Yeah, I browse a lot. I read a lot. I’m always reading. I think reading is the thing that allows your visual imagination to open up the widest. Couple that with studying people you admire and their tendencies. You definitely have to be a little creepy and obsessive in order to really get it and not become a copy of somebody. Just stare at anything other than a blank canvas.
So do you think all the ideas in general have been done?
No, ideas are inherently infinite. However I do believe we see a lot of the same because of the influence of the Internet. When you study someone you can easily take the easy route and create b-grade replicas of their work. The real challenge is to pit yourself against them creatively and see how you can create from the digital landscape they have set.
“If everyone is doing the same project, it’s like, how do you stand out? By following the rules the best? There is so much creative freedom lost, design shouldn’t be treated competitively”.
Do you believe in the idea of ‘do what you love’?
Of course.

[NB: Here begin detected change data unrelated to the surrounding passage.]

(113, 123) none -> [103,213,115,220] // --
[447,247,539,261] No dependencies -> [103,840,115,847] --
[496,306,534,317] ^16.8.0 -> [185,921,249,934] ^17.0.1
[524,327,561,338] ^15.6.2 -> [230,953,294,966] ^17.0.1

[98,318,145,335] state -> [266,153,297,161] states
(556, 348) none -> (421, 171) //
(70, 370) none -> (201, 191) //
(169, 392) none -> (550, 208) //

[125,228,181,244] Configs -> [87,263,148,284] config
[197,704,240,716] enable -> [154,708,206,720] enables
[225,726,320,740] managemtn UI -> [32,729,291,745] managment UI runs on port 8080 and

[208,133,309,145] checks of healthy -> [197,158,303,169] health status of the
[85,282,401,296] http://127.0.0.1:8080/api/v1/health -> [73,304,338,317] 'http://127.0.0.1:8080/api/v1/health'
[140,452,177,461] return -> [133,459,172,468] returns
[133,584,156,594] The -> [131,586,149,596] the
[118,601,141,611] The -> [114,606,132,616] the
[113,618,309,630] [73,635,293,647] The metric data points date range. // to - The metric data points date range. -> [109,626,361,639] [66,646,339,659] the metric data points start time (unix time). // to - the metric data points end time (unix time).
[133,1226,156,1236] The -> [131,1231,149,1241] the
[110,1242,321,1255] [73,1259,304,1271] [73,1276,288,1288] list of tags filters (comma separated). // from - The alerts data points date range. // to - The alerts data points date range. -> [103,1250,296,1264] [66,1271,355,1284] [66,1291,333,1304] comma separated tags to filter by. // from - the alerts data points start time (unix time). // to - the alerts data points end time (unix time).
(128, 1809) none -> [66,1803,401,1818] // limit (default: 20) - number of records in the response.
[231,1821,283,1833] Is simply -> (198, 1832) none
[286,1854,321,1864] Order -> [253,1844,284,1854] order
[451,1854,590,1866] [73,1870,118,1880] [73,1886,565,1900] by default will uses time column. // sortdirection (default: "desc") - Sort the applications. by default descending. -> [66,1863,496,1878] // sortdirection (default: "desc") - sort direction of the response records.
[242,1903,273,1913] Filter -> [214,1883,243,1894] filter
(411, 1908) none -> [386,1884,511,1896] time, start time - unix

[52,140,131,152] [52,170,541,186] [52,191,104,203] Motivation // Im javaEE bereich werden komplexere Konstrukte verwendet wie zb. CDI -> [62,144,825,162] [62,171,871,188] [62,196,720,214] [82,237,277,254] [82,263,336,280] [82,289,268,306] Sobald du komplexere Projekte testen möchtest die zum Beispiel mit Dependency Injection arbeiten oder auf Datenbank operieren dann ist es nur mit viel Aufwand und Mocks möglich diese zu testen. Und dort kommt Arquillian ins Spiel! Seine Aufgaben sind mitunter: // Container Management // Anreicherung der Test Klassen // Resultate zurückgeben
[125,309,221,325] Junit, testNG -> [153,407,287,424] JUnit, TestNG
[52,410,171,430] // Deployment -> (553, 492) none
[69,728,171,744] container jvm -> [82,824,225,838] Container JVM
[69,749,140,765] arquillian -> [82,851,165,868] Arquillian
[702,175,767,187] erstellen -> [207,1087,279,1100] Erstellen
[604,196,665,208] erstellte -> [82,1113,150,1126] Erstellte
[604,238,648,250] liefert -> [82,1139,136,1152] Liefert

It is in human nature to stop doing things you hate, unless you’re a weak person and I can’t let myself be that. We’re all just passing through. Alternatively, trying too hard to perfect something you love can make you hate it. The goal is to always create in a positive space.
What would you say to a 15-year-old who wants to get into your shoes?
Just do it. Keep going. I hate most of my old work but I also understand that it was essential in building my repertoire. At the end of the day pure ideas are all that matters. Way too many kids are focused on the final product or becoming some time of design-machine. Being human sells. Focus on ideas, then composition, and only then worry about finessing everything else.
How did sneaker melt come about?
It was another random thing I came up with while bored at an office job. The original idea, and the first Sneakermelt, was to compose a shoe made entirely of soles from popular runners. After the response I got I decided to make it more of a social experience and create Frankenstein shoes out of people’s collections. It was fun for a while and I had a bunch of people thinking they were real releases. But it got old eventually and I stopped, it was fun while it lasted.
Does creativity run in your family?
I would say so. All the Filipino men in my family are extremely resourceful and multi-talented. They do everything, literally. I would list some of the jobs but its actually just all things ever… I also learned to procrastinate from them.